The Kennedy Library and Museum is providing members of the media with a CD-ROM containing approximately 25 minutes of excerpts. The eleven sound files were selected because of their sound quality and because the subject matter is familiar to most Americans. Members of the media are cautioned against making historical conclusions based on the sound clips alone. They are provided as a professional courtesy to facilitate the reporting of the release of these presidential recordings.

The first items from the presidential recordings were opened to public research in June of 1983. Over the past 20 years, the Library staff has reviewed and opened all of the telephone conversations and a large portion of the meeting tapes. The latter are predominantly meetings with President Kennedy in either the Oval Office or the Cabinet Room. While the recordings were deliberate in the sense that it required manual operation to start and stop the recording, it was not, based on the material recorded, used with daily regularity nor was there a set pattern for its operation. The tapes represent raw historical material. The sound quality of the recordings varies widely. Although most of the recorded conversation is understandable, the tapes include passages of extremely poor sound quality with considerable background noise and periods where the identity of the speakers is unclear.

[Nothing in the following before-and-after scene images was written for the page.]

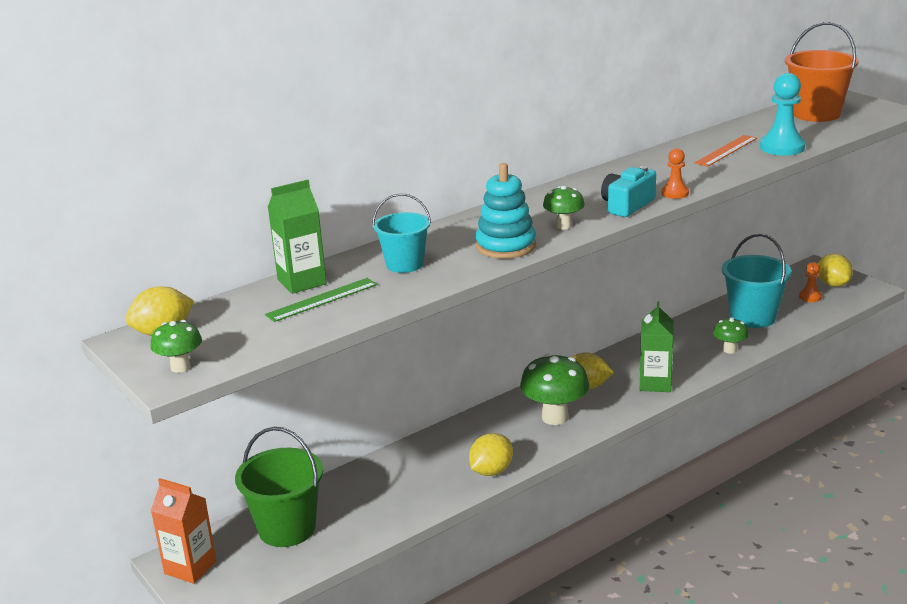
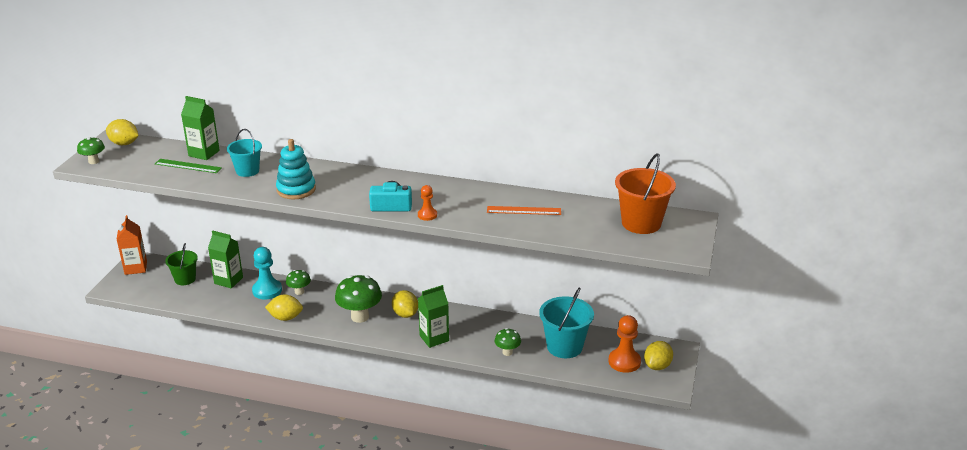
camera: 50 degrees right, 5 degrees up
(287, 528) = (185, 279): green bucket -> green bucket, size x0.63
(343, 492) = (228, 280): none -> green carton
(563, 226) = (341, 196): green mushroom -> green mushroom (299, 292)
(782, 147) = (553, 228): turquoise pawn -> turquoise pawn (267, 290)
(810, 297) = (624, 362): orange pawn -> orange pawn, size x1.75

Today’s release of White House meetings is in tape form without transcripts. The tapes are available for research use in the Library’s Research Room. The hours of operation are Monday – Friday from 8:30 am - 4:30 pm and appointments may be made by calling (617) 514-1629. The recordings and finding guide are available for purchase at the John F. Kennedy Library, Columbia Point, Boston, MA 02125, or by calling the Audiovisual Department (617) 514-1617.

To document the life and career of President Kennedy and to provide insight into people, events, and issues of mid-20th century American history, the John F. Kennedy Presidential Library and Museum collects, preserves and makes available for research the documents, audiovisual material and memorabilia of President Kennedy, his family, and his contemporaries. The Library's Archives includes 48 million pages of documents from the collections of 340 individuals, organizations, or government agencies; oral history interviews with 1,300 people; and more than 30,000 books. The Audiovisual Archives administers collections of more than 200,000 still photographs, 7,550,000 feet of motion picture film, 1,200 hours of video recordings, over 7,000 hours of audio recordings, and 500 original editorial cartoons.

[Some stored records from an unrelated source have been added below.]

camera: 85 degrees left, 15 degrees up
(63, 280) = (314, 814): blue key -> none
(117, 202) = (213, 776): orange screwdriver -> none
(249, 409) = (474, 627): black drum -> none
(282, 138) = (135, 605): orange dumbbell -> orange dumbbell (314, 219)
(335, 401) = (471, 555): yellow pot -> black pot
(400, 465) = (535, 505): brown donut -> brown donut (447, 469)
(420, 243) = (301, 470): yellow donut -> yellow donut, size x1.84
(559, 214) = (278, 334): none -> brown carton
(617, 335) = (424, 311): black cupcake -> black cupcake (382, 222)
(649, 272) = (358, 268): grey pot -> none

The John F. Kennedy Presidential Library and Museum is a presidential library administered by the National Archives and Records Administration and supported, in part, by the John F. Kennedy Library Foundation, a non-profit organization. The Kennedy Presidential Library and the Kennedy Library Foundation seek to promote, through educational and community programs, a greater appreciation and understanding of American politics, history, and culture, the process of governing and the importance of public service.